Your goal:
Copy out the reader comments about the new Office interface in full, word for word.

Document section:
▬▬▬▬▬▬▬▬▬▬

Lucy | Published: 10:23 GMT, 23 June 2009
I hate the new format with a passion. I used to be my office's computer 'whizz'. Now I have trouble even making a chart! They've crippled essential features in the interests of making it 'user-friendly' but have only succeeded in dumbing down to the point where no one can do anything. It is sheer vandalism, pure and simple. I have ripped it off my computer and gone back to Office 2000.
desiree | Published: 23:12 GMT, 14 August 2008
Personally, I hate the new UI. I was very annoyed having to spend all afternoon to create something in Powerpoint I new would have taken me 15 minutes in the previous version. I've invested too many damn years of learning where commands were, their titles, how they worked. Now all that effort is shot to hell. Professionally, (I'm a UI designer) I know to expect that any change, good or bad, is not received well by users. What I don't understand is why, with all their freaking money and resources, MS couldn't design the UI so transitional users could gradually ease into this new mess. Dismissing millions of users and all their efforts perpetuates dislike or hatred. Could MS now be as well "liked" as Bush? On the good side, having crap shoved down our throats also fosters some to stir from our complacency to seek alternative products to use (or to build) better products, which Office 2007's case, it shouldn't be too hard now.

▬▬▬▬▬▬▬▬▬▬

Input data:
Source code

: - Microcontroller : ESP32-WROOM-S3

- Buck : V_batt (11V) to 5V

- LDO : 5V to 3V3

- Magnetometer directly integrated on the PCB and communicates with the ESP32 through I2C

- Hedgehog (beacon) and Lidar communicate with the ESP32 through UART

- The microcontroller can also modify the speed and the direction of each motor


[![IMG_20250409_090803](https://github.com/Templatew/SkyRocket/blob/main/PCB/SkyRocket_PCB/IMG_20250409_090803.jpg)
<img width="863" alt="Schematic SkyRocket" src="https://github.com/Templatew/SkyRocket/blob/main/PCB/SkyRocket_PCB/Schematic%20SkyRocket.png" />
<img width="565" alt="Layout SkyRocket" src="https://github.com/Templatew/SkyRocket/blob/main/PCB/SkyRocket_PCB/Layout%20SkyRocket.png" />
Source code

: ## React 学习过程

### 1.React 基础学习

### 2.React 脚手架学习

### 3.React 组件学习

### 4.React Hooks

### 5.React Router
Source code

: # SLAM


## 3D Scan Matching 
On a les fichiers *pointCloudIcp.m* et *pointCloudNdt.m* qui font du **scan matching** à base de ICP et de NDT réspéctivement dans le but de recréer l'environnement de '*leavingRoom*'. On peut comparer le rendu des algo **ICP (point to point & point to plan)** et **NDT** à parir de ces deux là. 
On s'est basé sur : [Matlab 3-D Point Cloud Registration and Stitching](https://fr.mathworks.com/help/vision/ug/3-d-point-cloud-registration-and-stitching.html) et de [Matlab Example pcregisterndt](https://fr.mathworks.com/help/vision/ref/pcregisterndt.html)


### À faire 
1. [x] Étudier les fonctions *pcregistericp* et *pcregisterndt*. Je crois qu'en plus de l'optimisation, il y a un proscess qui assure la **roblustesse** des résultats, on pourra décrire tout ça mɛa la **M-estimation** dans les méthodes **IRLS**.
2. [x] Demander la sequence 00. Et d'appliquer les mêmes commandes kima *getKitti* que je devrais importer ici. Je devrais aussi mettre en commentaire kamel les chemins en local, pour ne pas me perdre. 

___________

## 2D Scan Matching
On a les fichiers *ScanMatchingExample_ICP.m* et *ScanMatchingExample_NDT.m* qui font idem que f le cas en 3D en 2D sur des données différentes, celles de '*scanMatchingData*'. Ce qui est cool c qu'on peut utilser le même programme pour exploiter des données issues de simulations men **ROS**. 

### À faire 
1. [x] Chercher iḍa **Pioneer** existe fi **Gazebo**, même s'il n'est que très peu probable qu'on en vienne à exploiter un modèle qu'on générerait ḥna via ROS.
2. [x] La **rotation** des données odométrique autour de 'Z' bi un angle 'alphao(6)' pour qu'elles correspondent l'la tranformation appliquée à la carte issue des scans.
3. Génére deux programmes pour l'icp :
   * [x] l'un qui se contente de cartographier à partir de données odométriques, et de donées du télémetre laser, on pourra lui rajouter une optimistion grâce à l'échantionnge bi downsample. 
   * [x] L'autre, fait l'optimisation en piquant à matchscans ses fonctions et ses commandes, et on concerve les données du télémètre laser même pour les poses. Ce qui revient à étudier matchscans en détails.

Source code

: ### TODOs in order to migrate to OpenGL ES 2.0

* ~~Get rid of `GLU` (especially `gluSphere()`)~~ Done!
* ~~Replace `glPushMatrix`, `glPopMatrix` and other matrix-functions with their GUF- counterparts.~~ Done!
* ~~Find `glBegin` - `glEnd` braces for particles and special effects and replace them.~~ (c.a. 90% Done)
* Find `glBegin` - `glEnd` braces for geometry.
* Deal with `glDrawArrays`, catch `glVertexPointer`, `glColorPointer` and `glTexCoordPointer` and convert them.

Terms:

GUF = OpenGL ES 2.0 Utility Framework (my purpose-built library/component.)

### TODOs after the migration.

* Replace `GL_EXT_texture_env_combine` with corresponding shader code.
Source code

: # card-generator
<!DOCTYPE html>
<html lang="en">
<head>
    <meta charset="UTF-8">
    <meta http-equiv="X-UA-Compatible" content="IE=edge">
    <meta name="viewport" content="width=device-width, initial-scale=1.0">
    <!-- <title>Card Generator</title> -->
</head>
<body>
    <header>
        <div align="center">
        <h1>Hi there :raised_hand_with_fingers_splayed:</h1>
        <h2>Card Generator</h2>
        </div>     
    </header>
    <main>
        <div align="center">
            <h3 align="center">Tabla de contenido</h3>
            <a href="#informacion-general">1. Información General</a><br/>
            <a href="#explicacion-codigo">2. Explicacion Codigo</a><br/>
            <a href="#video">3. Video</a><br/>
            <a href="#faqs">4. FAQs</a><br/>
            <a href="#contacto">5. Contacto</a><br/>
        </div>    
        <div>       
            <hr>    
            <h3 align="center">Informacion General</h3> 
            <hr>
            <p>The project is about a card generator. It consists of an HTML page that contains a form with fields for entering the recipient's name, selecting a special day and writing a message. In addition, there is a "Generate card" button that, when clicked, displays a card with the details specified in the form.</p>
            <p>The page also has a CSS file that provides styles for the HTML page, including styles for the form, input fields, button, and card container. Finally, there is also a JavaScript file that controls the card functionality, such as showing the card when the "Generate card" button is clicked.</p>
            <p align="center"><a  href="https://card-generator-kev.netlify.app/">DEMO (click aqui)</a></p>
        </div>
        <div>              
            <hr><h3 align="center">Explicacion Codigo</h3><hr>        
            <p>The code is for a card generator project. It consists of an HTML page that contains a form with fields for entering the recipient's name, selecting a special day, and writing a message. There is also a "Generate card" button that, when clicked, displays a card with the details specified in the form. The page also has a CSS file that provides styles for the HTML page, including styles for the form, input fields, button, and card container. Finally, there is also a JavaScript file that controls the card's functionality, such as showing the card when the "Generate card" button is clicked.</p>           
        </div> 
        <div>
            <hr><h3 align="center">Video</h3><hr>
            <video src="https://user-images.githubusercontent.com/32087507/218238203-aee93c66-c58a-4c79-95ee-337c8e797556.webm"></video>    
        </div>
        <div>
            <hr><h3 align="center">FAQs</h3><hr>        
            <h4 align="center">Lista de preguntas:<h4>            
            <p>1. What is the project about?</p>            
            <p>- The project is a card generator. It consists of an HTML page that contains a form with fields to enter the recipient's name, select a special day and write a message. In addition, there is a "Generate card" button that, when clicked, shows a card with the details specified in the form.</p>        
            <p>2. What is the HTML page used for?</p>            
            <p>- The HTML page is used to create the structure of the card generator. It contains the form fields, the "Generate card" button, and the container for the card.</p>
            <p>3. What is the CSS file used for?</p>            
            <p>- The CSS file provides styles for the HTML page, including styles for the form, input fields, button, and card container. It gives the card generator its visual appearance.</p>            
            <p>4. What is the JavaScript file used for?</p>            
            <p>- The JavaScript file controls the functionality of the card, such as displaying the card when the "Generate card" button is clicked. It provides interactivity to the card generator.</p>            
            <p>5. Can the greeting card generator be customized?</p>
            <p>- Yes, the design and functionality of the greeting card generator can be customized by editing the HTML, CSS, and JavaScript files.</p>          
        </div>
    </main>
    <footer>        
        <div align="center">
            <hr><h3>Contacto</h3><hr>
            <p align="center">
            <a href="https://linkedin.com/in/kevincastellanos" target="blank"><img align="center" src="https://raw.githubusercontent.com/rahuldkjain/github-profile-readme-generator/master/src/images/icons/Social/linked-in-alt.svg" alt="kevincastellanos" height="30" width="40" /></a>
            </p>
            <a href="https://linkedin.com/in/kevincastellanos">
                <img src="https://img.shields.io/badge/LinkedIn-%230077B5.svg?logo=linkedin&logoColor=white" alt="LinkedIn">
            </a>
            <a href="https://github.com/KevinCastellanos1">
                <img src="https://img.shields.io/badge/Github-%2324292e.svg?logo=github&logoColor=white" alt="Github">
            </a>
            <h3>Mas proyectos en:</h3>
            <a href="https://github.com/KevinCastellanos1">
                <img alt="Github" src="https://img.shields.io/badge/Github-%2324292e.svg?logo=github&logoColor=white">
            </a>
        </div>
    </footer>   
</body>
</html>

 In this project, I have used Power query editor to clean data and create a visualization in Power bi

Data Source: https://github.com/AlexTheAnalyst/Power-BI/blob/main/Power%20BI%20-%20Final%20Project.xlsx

▬▬▬▬▬▬▬▬▬▬

Finished task:
Lucy | Published: 10:23 GMT, 23 June 2009
I hate the new format with a passion. I used to be my office's computer 'whizz'. Now I have trouble even making a chart! They've crippled essential features in the interests of making it 'user-friendly' but have only succeeded in dumbing down to the point where no one can do anything. It is sheer vandalism, pure and simple. I have ripped it off my computer and gone back to Office 2000.
desiree | Published: 23:12 GMT, 14 August 2008
Personally, I hate the new UI. I was very annoyed having to spend all afternoon to create something in Powerpoint I new would have taken me 15 minutes in the previous version. I've invested too many damn years of learning where commands were, their titles, how they worked. Now all that effort is shot to hell. Professionally, (I'm a UI designer) I know to expect that any change, good or bad, is not received well by users. What I don't understand is why, with all their freaking money and resources, MS couldn't design the UI so transitional users could gradually ease into this new mess. Dismissing millions of users and all their efforts perpetuates dislike or hatred. Could MS now be as well "liked" as Bush? On the good side, having crap shoved down our throats also fosters some to stir from our complacency to seek alternative products to use (or to build) better products, which Office 2007's case, it shouldn't be too hard now.